その明細を見て、ジェラールはまたあの女の事を考えた。
最近の彼女は、ジェラールの寝室の近くにある、誰も使っていなかった書庫に出入りしている。一度、両手に山盛りの本を抱えたあの女とすれ違った。
ボルマンに聞いたが、あの女は今、その本を読んで造園について勉強しているようだ。
今更か、順序が逆だと思ったが、勉強熱心なのは良いことだ。ジェラールは勤勉な人間が嫌いではなかった。
「――ん?」
ジェラールはふと、明細を片手に立ち尽くしている自分に気がついた。
何をぼけっとしているのだ。こんなことをしている暇は無い。
「さて、仕事だ」
そう言うと、彼は今日も書類の処理に明け暮れた。
◇◆◇
庭や植物に関係ありそうな題名の本を抜き出すと、両手に抱えるくらいになった。
この屋敷の前の持ち主は、よほど庭が好きな人物だったらしい。ならばなおのこと、あの庭を荒れ果てたままにしておくのは忍びなかった。

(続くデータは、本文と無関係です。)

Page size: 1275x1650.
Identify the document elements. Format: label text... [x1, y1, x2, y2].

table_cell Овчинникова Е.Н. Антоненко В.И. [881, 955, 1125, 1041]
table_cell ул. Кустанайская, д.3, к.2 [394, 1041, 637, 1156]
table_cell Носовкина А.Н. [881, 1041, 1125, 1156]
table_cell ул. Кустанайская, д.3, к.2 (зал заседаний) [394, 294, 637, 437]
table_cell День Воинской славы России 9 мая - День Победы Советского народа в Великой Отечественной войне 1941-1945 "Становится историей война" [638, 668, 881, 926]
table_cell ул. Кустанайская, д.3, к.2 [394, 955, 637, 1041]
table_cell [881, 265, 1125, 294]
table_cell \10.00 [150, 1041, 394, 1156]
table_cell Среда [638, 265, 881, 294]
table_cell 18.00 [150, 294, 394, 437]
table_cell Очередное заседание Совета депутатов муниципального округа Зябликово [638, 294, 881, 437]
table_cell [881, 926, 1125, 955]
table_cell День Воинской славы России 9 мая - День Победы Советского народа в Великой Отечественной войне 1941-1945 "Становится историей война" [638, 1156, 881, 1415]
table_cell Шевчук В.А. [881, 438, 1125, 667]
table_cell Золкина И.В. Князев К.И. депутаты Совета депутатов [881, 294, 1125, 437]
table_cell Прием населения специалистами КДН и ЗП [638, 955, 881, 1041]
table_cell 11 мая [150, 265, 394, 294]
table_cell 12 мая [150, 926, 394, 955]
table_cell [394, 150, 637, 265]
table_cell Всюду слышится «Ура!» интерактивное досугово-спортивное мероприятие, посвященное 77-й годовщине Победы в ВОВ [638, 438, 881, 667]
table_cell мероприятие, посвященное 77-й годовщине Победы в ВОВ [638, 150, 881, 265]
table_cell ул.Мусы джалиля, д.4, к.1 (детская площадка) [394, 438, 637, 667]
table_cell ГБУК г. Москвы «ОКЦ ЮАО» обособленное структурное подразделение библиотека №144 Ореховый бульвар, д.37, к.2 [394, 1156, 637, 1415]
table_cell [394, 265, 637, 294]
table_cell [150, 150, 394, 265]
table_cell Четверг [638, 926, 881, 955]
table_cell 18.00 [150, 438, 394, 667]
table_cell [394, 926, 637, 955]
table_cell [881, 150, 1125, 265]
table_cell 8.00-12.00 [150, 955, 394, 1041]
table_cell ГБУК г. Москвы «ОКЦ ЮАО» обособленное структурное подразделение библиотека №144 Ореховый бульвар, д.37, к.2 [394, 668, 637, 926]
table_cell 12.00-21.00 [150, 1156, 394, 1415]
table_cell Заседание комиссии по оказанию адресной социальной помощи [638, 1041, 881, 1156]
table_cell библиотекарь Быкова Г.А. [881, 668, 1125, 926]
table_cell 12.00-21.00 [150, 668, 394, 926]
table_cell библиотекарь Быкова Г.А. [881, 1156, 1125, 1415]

一度始めたことだ。自分にどれだけのことが出来るのか分からないけれど、やれるだけの事はやってみよう。その本の山を見ていると、そう思えた。
「よっ――と」
あまり子爵夫人らしくないかけ声を出して、私はその本を持ち上げた。
「……こ、これは…………」
ちょっと欲張りすぎたかもしれない。前がほとんど見えない。
急がば回れと言うけれど、せっかく持ち上げた大荷物を降ろすのもしゃくだったので、ものぐさな私はよたよたとふらつきながら書庫を出た。
「あ、ありがとうございます」
途中扉があって、私が開けるのに手間取っていると、誰か――多分、使用人の誰かがそれを無言で開いてくれた。

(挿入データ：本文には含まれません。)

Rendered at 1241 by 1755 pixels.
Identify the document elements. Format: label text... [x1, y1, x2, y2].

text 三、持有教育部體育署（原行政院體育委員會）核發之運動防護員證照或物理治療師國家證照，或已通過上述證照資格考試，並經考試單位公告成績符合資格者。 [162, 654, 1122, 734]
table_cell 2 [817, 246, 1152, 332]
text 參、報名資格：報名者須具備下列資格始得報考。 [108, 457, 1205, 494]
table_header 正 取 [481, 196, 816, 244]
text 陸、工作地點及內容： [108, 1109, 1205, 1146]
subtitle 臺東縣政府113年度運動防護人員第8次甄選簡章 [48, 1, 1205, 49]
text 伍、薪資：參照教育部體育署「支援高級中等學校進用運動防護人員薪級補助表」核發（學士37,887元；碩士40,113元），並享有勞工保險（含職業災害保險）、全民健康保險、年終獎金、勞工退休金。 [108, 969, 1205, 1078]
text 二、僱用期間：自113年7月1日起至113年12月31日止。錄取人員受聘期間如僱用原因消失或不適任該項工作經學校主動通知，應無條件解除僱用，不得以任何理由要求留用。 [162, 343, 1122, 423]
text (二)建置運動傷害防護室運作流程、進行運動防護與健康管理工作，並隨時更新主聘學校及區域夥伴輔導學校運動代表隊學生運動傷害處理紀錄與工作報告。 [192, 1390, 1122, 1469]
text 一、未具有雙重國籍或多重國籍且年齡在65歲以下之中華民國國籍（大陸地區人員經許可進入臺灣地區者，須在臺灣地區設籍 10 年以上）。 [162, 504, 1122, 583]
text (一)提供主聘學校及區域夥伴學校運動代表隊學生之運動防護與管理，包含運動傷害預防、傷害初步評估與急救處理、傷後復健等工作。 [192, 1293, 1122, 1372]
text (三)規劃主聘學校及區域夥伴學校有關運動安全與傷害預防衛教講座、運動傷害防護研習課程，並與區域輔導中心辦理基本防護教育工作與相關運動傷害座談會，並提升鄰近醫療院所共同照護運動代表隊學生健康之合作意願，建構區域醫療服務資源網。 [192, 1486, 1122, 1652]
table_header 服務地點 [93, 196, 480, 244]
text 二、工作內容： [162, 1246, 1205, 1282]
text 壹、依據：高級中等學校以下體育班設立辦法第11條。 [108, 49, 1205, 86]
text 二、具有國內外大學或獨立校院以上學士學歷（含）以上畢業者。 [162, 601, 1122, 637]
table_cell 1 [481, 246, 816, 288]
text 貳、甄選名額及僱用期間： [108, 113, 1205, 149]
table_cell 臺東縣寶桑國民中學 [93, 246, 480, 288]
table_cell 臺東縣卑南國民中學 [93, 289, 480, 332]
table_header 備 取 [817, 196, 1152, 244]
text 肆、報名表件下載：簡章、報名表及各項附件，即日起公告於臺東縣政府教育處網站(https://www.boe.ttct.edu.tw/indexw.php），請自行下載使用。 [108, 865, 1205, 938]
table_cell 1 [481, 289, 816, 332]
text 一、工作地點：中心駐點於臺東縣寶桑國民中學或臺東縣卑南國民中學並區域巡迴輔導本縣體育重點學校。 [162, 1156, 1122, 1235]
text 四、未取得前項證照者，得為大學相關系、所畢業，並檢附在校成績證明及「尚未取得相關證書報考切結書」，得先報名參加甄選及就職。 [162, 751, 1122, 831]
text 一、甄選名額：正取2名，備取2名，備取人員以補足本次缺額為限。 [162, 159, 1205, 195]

踏み外すこともなく、どうやら無事に階段を降りて寝室に戻ると、私はベッドの上に本を投げ出した。
「ふぅ、重かった」
さて、まずはどの本から読むべきだろうか。
これでも私は教会で、子供たちに文字を教えたこともあるのだ。読書なら自信があるぞと思って一冊目の本を開くと、顔から血の気が引くのが分かった。
「…………ム、ムズかしい」
小さな字で、聞いたことの無い専門用語がびっしりだ。正直何が書いてあるのか分からない。はて、これは外国の言葉かしらと表紙を見たが、間違いなく帝国語だ。
「これはちょっと上級者向きね……」
うわずった声で、負け惜しみを言ってみる。
最初から一番分厚い本を手に取ったのは誤りだった。そう思って次の本を開いたが、どれも似たようなものだった。
やっぱり本より、誰か知識のある人に教えを請うのが正しいだろうか、私がそう考え始めたとき、その本が目に入った。
――これは?
その本の薄緑色の表紙はくたびれていて、あちこちにシミも浮いている。こんな本を持ってきた覚えが自分には無く、手に持ってひっくり返してみた。
本と言うより、ノートと言った方が適切な厚みだ。他の本に挟まっていたものが、投げ出したときの弾みで出てきたのかも知れない。
ベッドに腰掛けてそのノートの中を開くと、几帳面そうな手書きの文字で、最初から終わりのページに至るまで、何かが記されていた。
――土作り……、水、肥料。
そんな単語が目に入った。やはりこれも園芸の本だ。印刷されたものではなく、ずっと昔に誰かが書いた、手書きの本。素人の私が一見しただけでは分からないけれど、すごく見易くまとめられている。そんな気がした。
――花に、……野菜?
所々には水彩のスケッチも描かれている。私でも知っている花や野菜、木や果物が、そこに並んでいた。
「……よし」
しばらく内容に目を通すと、私は両手でそのノートを顔の前に持ち上げた。
「キミの力を借りるとしようか」
昔見た演劇を思い出し、芝居がかった口調でそう言ってみた。
明日から、もっと楽しくなりそうだ。
気付くと、外はもうすっかり夜になっていた。